In addition, Equation (28) is used in this paper to calculate the numerical reduction range of each performance metric.
r e d u c t i o n = [ 1 ( R e s u l t   A / R e s u l t   B ) ] × 100

4.5. Experimental Results

Table 4 shows the computational cost and number of training parameters required to conduct experiments with MSA-FCN on FD002 and FD004, respectively.
Table 5 presents the results of the RUL prediction performance metrics for MSA-FCN on the FD002 and FD004 datasets. Clearly, MSA-FCN performs better in RUL prediction on FD002 compared with FD004. This difference may stem from the varying number of failure modes contained in the two datasets. FD004 includes two failure modes, while FD002 has only one. Generally speaking, datasets with multiple failure modes pose greater challenges to RUL prediction models.
Figure 8a,b respectively showcase the RUL prediction results of MSA-FCN for all engines in the FD002 and FD004 datasets. The horizontal axis represents engine codes, while the vertical axis denotes RUL values.
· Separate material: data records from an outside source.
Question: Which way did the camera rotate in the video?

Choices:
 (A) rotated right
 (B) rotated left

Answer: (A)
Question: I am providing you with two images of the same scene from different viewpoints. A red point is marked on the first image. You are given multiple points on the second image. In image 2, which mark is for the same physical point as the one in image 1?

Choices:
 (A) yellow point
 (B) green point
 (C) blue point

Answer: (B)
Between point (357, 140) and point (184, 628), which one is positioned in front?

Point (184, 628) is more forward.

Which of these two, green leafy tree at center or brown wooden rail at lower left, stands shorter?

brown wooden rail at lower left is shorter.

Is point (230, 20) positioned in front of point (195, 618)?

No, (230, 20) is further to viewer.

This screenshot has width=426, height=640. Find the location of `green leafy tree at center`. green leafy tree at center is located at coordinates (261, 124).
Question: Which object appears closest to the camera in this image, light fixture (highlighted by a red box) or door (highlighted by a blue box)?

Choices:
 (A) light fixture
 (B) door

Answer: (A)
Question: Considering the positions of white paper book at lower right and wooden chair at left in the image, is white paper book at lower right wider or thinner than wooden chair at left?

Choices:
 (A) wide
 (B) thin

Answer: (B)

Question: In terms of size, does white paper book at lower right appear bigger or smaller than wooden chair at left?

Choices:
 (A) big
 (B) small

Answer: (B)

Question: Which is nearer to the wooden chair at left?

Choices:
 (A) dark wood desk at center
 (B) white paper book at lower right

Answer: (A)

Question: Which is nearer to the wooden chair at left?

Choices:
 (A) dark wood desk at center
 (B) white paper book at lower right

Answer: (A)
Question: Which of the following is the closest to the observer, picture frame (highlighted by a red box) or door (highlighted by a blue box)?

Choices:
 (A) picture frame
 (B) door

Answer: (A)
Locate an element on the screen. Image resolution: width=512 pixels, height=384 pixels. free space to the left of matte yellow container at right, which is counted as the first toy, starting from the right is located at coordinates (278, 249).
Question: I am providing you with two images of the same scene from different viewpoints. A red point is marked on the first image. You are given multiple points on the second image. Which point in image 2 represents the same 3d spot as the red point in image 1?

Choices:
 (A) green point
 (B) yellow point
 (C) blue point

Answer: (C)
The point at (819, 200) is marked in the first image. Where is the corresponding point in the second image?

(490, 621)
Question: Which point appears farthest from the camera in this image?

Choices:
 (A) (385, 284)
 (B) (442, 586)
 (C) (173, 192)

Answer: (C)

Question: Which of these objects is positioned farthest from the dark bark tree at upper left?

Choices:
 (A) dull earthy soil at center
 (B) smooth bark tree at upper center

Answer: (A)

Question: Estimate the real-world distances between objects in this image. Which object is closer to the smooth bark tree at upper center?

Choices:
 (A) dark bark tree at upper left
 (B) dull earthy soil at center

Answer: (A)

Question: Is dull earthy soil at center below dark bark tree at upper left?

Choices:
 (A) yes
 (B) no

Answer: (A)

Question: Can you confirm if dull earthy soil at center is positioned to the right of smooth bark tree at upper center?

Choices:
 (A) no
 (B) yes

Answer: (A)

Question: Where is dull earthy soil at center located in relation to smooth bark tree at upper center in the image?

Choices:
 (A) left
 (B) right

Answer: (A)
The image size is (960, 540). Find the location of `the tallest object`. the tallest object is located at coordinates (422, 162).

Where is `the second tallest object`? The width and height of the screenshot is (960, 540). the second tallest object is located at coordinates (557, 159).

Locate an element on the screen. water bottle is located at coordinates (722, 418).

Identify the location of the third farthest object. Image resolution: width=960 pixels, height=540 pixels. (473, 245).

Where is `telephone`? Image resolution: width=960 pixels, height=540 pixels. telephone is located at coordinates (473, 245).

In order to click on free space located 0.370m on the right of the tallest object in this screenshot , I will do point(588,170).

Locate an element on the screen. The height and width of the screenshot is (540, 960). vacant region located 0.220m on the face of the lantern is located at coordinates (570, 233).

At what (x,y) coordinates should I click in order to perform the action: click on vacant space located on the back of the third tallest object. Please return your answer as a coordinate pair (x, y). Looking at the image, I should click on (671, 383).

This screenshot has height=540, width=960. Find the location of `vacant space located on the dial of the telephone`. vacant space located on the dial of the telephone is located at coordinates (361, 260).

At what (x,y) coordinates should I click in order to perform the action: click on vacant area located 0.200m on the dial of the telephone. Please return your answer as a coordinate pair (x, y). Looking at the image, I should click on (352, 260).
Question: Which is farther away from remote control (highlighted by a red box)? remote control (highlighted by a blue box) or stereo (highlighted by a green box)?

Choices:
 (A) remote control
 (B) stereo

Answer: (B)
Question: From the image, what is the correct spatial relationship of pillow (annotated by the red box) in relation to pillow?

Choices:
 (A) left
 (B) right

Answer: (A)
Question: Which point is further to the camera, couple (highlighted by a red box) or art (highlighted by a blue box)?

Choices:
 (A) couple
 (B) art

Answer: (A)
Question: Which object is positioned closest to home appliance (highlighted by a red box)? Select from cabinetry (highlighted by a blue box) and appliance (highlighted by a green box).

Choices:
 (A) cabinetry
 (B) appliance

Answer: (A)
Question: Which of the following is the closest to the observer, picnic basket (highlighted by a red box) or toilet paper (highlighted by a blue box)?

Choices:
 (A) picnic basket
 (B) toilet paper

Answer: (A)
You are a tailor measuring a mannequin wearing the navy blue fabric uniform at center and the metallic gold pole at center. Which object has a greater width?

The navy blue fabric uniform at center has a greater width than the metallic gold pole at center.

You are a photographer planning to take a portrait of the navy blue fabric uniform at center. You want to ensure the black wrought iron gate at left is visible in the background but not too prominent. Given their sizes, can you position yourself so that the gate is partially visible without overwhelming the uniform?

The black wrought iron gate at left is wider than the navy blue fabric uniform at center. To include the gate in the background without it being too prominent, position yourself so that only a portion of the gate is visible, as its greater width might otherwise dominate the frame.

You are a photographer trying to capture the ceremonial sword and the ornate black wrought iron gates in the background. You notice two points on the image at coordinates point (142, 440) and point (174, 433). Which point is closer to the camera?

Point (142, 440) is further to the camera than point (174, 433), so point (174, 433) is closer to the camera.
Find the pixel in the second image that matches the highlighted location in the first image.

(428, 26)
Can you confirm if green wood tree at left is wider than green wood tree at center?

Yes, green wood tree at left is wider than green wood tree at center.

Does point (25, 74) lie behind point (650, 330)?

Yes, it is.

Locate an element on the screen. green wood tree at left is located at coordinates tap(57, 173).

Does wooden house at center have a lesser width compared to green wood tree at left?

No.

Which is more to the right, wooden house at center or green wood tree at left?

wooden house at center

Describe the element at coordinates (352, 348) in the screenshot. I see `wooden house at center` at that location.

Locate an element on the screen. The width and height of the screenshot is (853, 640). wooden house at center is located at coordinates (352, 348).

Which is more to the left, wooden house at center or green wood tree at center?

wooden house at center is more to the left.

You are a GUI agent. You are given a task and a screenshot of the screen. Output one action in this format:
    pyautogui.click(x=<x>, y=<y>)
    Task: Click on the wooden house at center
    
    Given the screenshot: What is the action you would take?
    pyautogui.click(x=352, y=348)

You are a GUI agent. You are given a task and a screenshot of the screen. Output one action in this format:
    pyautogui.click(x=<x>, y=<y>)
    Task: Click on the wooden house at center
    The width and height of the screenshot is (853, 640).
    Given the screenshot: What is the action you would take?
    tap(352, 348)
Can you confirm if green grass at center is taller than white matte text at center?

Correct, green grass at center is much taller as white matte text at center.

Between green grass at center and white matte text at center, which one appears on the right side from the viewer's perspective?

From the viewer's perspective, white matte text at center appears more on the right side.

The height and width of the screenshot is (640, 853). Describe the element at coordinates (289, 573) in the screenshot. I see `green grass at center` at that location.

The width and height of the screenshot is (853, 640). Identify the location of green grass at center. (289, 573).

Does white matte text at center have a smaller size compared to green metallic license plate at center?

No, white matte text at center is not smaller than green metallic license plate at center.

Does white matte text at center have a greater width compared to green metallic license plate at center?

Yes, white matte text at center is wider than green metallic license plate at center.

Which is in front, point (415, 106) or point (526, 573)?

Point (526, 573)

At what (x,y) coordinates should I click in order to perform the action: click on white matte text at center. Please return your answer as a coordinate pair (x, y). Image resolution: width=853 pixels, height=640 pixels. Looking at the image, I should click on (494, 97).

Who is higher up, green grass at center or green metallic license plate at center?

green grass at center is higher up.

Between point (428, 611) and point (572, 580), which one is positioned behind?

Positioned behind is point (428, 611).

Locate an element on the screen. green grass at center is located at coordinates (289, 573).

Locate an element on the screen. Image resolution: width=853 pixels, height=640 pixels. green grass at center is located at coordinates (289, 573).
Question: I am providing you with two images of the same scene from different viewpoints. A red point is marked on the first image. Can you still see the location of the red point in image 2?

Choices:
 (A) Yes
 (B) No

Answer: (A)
Overall, the RUL curves predicted by MSA-FCN (orange) closely align with the actual RUL curves (blue). Specifically, the RUL curves in Figure 8a are more tightly clustered than those in Figure 8b, further verifying the difference in prediction performance of MSA-FCN across the two datasets.
Table 6 and Figure 9a–f exhibit the RUL prediction results of MSA-FCN for six test engines (numbered #45, #177, #236, #8, #135, and #216) from the FD002 and FD004 datasets. According to the table, despite slight lags in the predictions for #236, #8, and #135, the RUL values predicted by MSA-FCN are generally close to the actual RUL values. From the figures, it is evident that the RUL curves predicted by MSA-FCN (blue) closely follow the actual RUL curves (green), and these curves nearly overlap during the linear degradation phase of the engines.
In conclusion, these results fully demonstrate the effectiveness of MSA-FCN in predicting RUL values for turbofan engines.

5. Performance Comparison and Discussion

5.1. Comparison with Other Models

In this section, MSA-FCN is compared with 11 existing deep neural networks for the RUL prediction of turbofan engines, including DSCN [30], MS-DCNN [26], LTSM-Attention [27], AGCNN [28], LSTM-INIFR [25], MCLSTM [29], Bi-level LSTM Scheme [24], LSTM Model [37], SMDN [38], BiGRU-TSAM [39], and IDMFFN [40]. The experimental results are summarized in Table 7 where N/A represents results that are not reported in the corresponding paper; underlined values indicate sub-optimal results; and bold values represent the optimal results. It should be noted that the experimental results of MSA-FCN in Section 4.5 are presented in this section with two decimal places kept for comparison with the other networks.
Overall, MSA-FCN performs best on all performance metrics for both the FD002 and FD004 datasets. Specifically, compared with the sub-optimal results, MSA-FCN achieves a reduction of 3.10% and 6.45% in RMSE and Score, respectively, on the FD002 dataset. On the FD004 dataset, it attains a decrease of 5.04% and 28.11% in RMSE and Score, respectively. We additionally calculated the sum (sum) and average (average) of RMSE and Score across all networks. Compared with the sub-optimal outcomes, MSA-FCN reduces both the sum and average of RMSE by 4.14% and lowers the sum and average of Score by 23.61%. These results indicate that, compared with the other 11 approaches, MSA-FCN can achieve more accurate and timely RUL prediction, demonstrating superior overall prediction performance.
Table 8 demonstrates a comparison of the robustness of MSA-FCN and the other models in RUL prediction. As shown in the table, MSA-FCN achieved the best results in all Score STDs, and it obtained the second-best results in all RMSE STDs. Overall, compared with the other models, MSA-FCN exhibits superior stability and robustness in multiple experimental tests, both in terms of prediction accuracy and timeliness.
Table 9 compares the computational cost of training among MSA-FCN and the other models. As shown in the table, MSA-FCN does not achieve the minimum training time per epoch. Therefore, compared with other models, MSA-FCN does not have a significant advantage in terms of computational cost for RUL prediction, which will be a focus of improvement in future research work.
In summary, compared with some of the existing deep neural networks used for predicting the RUL of turbofan engines, MSA-FCN can achieve competitive advantages in terms of accuracy and timeliness. However, it does not yet exhibit outstanding performance in robustness and computational cost. Therefore, one of focuses of our future research work is to achieve a trade-off among performance, stability, and computational time for the prediction model.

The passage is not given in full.